Your instructions: Locate each line below that contains the word "value", and copy all of those lines.

Material for this task:
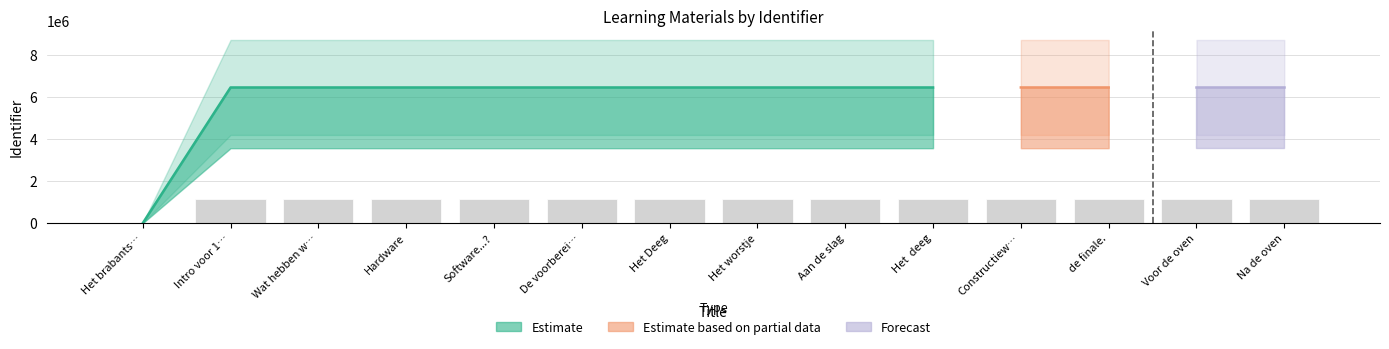

What is the label of the 9th bar from the left?

Aan de slag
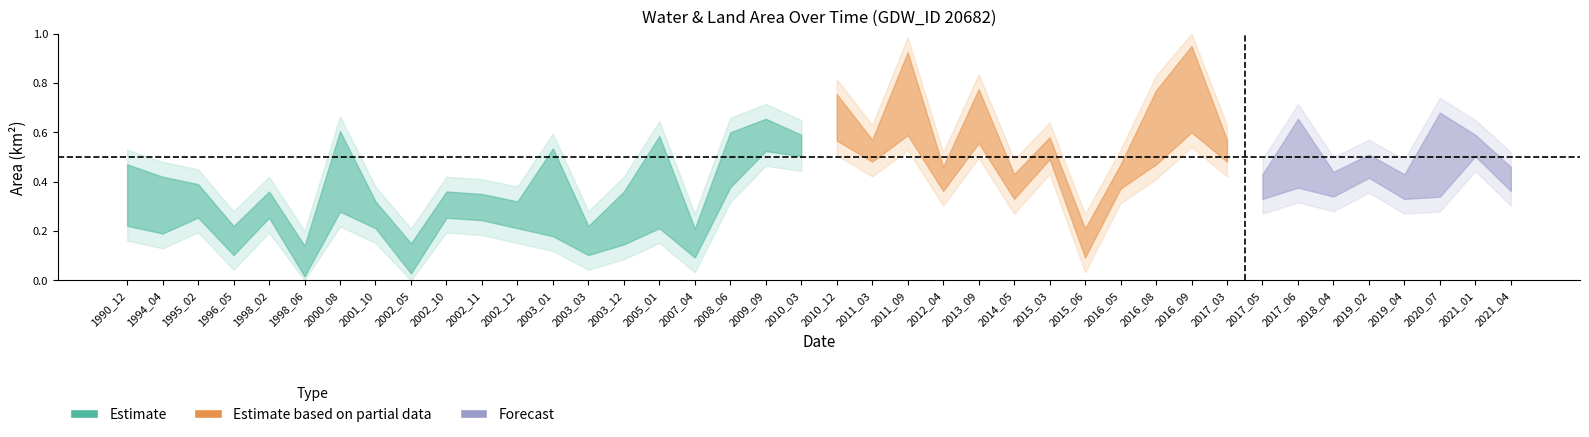

The origWaterArea series shows 0.2 at 2003_12. True or false?

False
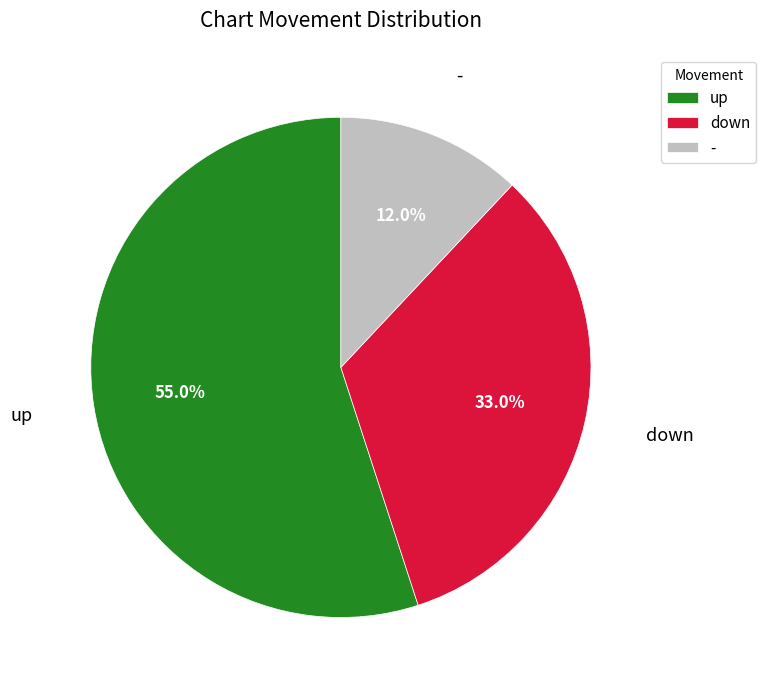

Rank the categories by value from lowest to highest.

-, down, up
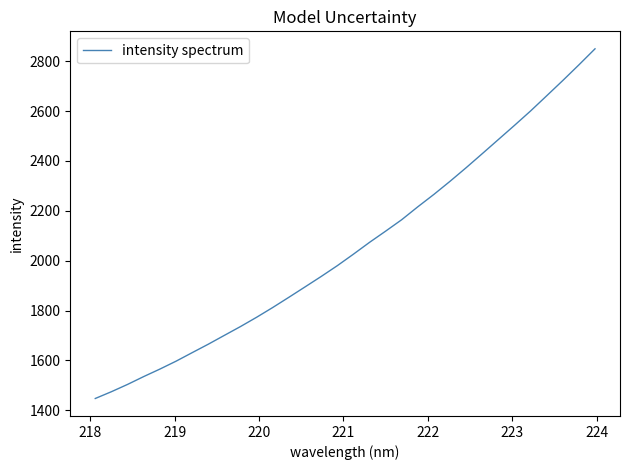

What is the greatest value displayed?

2849.6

Task result:
Rank the categories by value from lowest to highest.
What is the greatest value displayed?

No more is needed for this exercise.